■ Your instructions: Transcribe the data below exactly, but only from the line containing "start: 4 of 179" through its final line, both included.

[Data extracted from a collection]
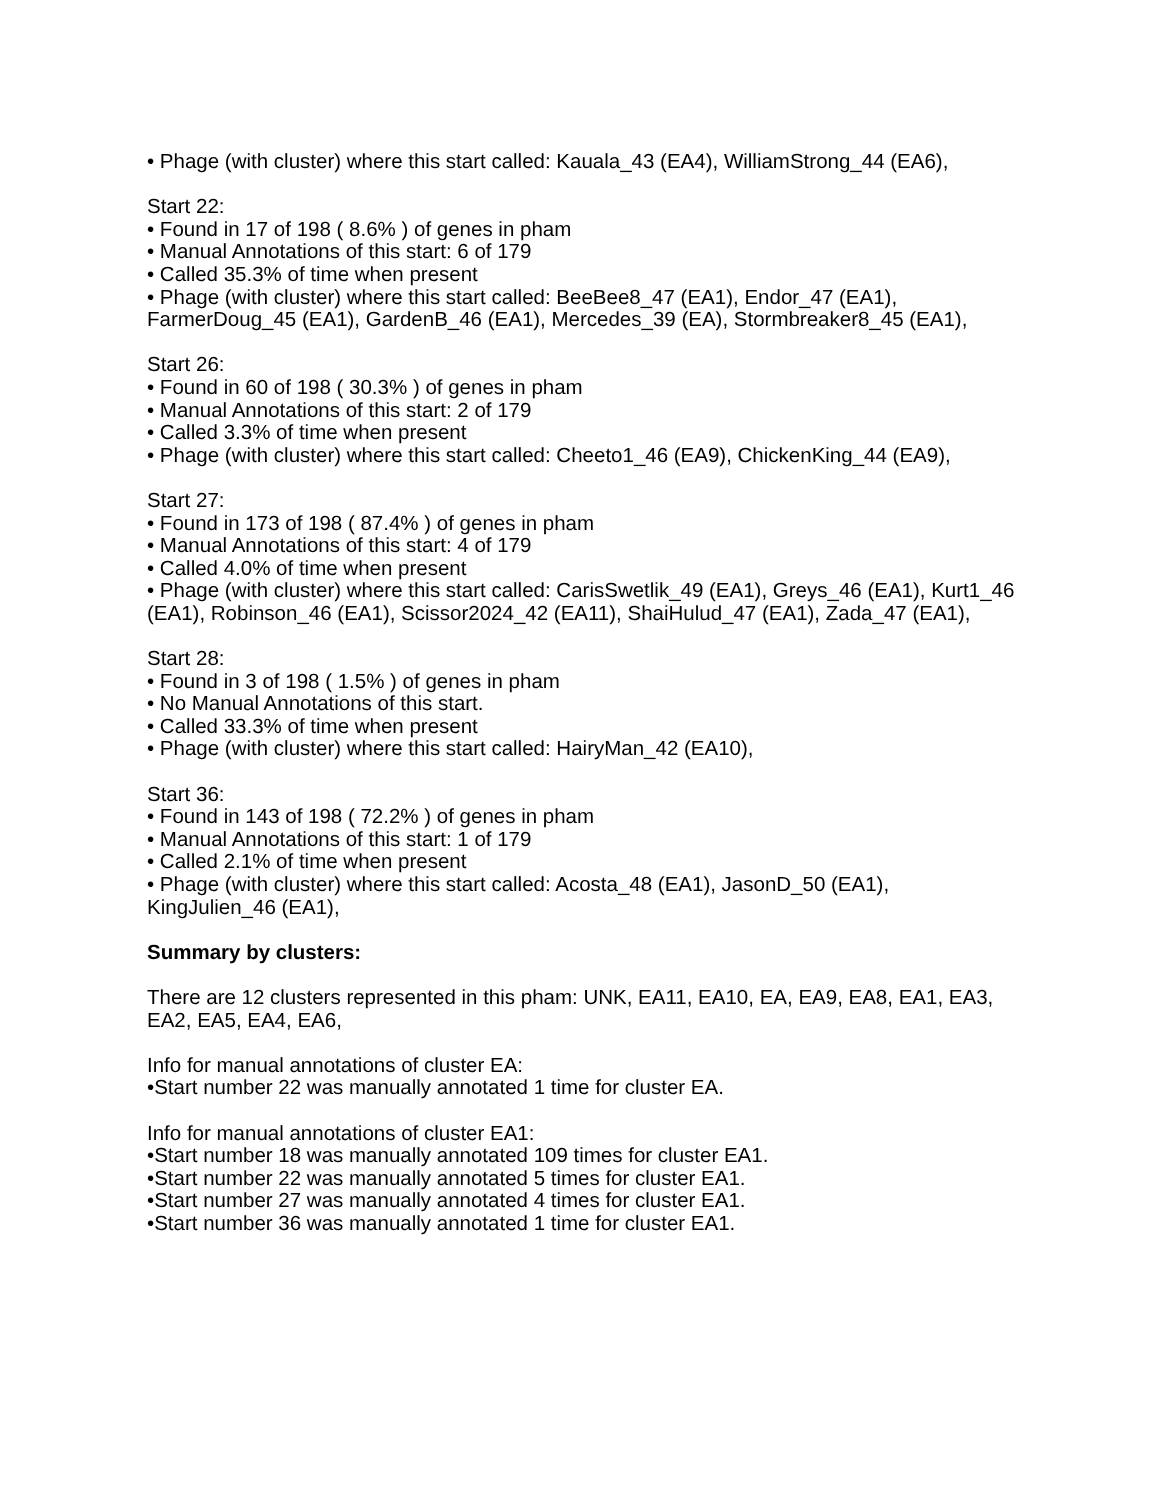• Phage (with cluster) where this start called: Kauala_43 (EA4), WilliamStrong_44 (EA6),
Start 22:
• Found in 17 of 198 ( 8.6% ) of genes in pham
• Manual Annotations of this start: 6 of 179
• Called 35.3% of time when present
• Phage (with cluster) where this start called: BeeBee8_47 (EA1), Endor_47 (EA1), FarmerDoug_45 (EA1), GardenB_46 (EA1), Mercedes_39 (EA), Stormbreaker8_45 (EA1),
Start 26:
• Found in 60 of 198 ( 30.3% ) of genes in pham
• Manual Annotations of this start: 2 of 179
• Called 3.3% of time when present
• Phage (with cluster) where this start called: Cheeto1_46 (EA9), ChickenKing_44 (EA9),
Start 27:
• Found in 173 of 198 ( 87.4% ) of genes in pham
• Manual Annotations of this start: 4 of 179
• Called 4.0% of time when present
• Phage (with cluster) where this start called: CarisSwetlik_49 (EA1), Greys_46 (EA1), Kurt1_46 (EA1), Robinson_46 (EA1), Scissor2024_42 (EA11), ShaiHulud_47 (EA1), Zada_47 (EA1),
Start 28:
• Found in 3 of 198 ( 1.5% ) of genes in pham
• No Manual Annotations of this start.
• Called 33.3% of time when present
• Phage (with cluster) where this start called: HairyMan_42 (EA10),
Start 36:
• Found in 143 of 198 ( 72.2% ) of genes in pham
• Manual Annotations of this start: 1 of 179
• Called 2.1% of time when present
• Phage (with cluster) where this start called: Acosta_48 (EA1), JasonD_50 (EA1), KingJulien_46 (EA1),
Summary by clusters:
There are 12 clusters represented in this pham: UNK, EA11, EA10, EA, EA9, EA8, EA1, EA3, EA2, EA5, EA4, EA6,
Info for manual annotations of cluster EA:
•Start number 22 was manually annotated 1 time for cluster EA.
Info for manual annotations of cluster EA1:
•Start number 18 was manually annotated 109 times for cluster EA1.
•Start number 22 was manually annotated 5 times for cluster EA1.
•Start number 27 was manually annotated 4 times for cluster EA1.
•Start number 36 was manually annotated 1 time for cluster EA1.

■ Answer space:
• Manual Annotations of this start: 4 of 179
• Called 4.0% of time when present
• Phage (with cluster) where this start called: CarisSwetlik_49 (EA1), Greys_46 (EA1), Kurt1_46 (EA1), Robinson_46 (EA1), Scissor2024_42 (EA11), ShaiHulud_47 (EA1), Zada_47 (EA1),
Start 28:
• Found in 3 of 198 ( 1.5% ) of genes in pham
• No Manual Annotations of this start.
• Called 33.3% of time when present
• Phage (with cluster) where this start called: HairyMan_42 (EA10),
Start 36:
• Found in 143 of 198 ( 72.2% ) of genes in pham
• Manual Annotations of this start: 1 of 179
• Called 2.1% of time when present
• Phage (with cluster) where this start called: Acosta_48 (EA1), JasonD_50 (EA1), KingJulien_46 (EA1),
Summary by clusters:
There are 12 clusters represented in this pham: UNK, EA11, EA10, EA, EA9, EA8, EA1, EA3, EA2, EA5, EA4, EA6,
Info for manual annotations of cluster EA:
•Start number 22 was manually annotated 1 time for cluster EA.
Info for manual annotations of cluster EA1:
•Start number 18 was manually annotated 109 times for cluster EA1.
•Start number 22 was manually annotated 5 times for cluster EA1.
•Start number 27 was manually annotated 4 times for cluster EA1.
•Start number 36 was manually annotated 1 time for cluster EA1.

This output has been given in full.